07 Mai 2025
A catástrofe climática que atingiu o Rio Grande do Sul há um ano deixou marcas em várias regiões do estado e milhares de gaúchos. Em alguns locais, a vida voltou a algo próximo do normal; em outros, no entanto, essa retomada é ainda um sonho distante, o que escancara os desafios da adaptação urbana ao “novo anormal” do clima. Sem falar na dor de quem teve parentes desaparecidos nas inundações e espera até hoje por seus corpos.
A reportagem é publicada por ClimaInfo, 06-05-2025.
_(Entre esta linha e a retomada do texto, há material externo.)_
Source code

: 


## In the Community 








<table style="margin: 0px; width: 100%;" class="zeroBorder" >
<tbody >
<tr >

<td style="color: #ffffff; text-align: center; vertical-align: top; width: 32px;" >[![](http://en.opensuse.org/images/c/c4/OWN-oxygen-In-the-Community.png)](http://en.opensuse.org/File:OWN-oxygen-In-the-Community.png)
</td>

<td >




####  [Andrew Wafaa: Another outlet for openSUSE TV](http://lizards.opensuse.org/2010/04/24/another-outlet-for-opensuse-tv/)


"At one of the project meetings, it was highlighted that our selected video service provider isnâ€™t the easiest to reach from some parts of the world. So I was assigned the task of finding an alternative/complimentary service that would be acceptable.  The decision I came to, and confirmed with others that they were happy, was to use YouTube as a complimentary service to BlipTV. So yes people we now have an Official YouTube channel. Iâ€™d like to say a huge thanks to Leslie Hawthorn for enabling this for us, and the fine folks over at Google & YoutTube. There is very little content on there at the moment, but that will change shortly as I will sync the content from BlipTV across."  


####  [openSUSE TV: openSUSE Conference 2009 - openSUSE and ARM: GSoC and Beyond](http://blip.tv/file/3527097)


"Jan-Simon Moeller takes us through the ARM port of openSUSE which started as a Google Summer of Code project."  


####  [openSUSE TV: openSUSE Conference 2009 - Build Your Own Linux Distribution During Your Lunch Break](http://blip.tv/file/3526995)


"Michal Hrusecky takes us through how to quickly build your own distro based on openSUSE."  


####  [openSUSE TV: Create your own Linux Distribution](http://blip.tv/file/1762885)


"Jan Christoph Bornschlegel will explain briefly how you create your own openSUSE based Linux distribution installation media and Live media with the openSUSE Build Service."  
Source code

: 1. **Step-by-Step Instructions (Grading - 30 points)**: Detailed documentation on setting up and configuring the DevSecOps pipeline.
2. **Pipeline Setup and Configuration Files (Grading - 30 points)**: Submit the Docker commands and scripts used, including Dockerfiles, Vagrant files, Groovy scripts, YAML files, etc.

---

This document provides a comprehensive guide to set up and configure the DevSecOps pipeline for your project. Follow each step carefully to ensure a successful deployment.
O Vale do Taquari foi uma das regiões mais arrasadas em maio de 2024, porque já tinha sofrido com temporais e enchentes por duas vezes meses antes, em setembro e novembro de 2023. Como o Valor abordou, bairros inteiros desapareceram em cidades da região e, no esforço de reconstrução, podem ter de mudar de lugar para evitar que a tragédia se repita.
Este é o caso de Passo da Estrela, no município de Cruzeiro do Sul, de 11,6 mil habitantes. A prefeitura diz que, de 500 casas do bairro, restaram cinco. De algumas, ficaram apenas as marcas no chão. Em outras, que mantiveram alguma estrutura, é possível ver um emaranhado de móveis, vegetação e escombros no que antes era o lado de dentro. Numa casa onde restou uma parede, a escada e a churrasqueira, hoje se leem frases como ‘‘a inação custou vidas e lares’’, ‘‘a culpa não é só do clima’’ e ‘‘essa casa já foi um lar’’.
O povoamento no Vale do Taquari se fez bem próximo às margens do rio. “Isso não aconteceu de forma ordenada. E as mudanças climáticas têm intensificado essa relação da ocupação urbana, com a proximidade da água, de uma maneira que ninguém estava antecipando quando essa ocupação aconteceu”, disse Izabele Colusso, professora da Universidade do Vale do Taquari (UNIVATES).
Izabele integra a coordenação técnica do projeto que busca revisar os planos diretores de sete municípios atingidos na região. O trabalho faz parte do Plano Rio Grande, do governo estadual. A hipótese de realocação total de cidades, que chegou a ser cogitada, não está nos planos. Mas algumas áreas de ocupação dos municípios serão transferidas para outros locais.
“Tem um custo econômico e social muito grande. As pessoas já estão sofrendo com muitas perdas, e perder a sua identidade é muito simbólico. A gente está indicando áreas de risco, onde há perigo para as pessoas, e áreas de ocupação prioritária, onde elas podem ir sem risco, lugares seguros para as cidades crescerem”, explicou.
Pela dimensão da tragédia, o trabalho é mesmo árduo. Ainda assim, a Comissão Interamericana de Direitos Humanos (CIDH) e a Anistia Internacional reclamam da resposta das autoridades brasileiras, destacou a VEJA. Elas apontam que há uma reconstrução “lenta e desigual” – o próprio governador do RS, Eduardo Leite, admitiu que levará até cinco anos para recuperar algumas áreas – e cobram medidas estruturais para enfrentar futuras catástrofes climáticas.
Há mais apelo midiático que avanço concreto na reconstrução do RS, avalia Fernando Meirelles, professor e pesquisador do Instituto de Pesquisas Hidrológicas (IPH) da UFRGS, em entrevista ao IHU. “A maior parte das notícias e dos valores anunciados (do Plano Rio Grande) se referem às fases de reparação de estruturas, como estradas, ou ações de forte impacto midiático, como o desassoreamento. No caso do desassoreamento, os efeitos dessas intervenções não foram estudados e, portanto, não devem ser executados, pois podem agravar os problemas em outros pontos da bacia ou não terem nenhum efeito prático em uma nova cheia”, ponderou.
A reconstrução das vidas está ainda mais lenta e dolorosa para 25 famílias cujos filhos, irmãos, pais ou companheiros seguem desaparecidos desde a enchente de 2024. São memórias e nomes que até hoje não puderam ganhar uma despedida, destaca o g1.
É o caso de Daiana Lassakoski, mãe de Carlos Eduardo, o Dudu. Ela ressalta que, um ano depois, a dor de viver sem o filho segue insuportável. Daiana mudou-se da região em que morava, pois afirma que “não tem psicológico” para continuar no mesmo lugar em que o filho desapareceu. Busca desesperadamente por qualquer sinal de Dudu, enquanto tenta se reerguer e lidar com a dor, que “parece que vai arrancar o coração”.
Sul21, CNN e Agência Pública também relembraram o drama dos gaúchos um ano após a tragédia climática.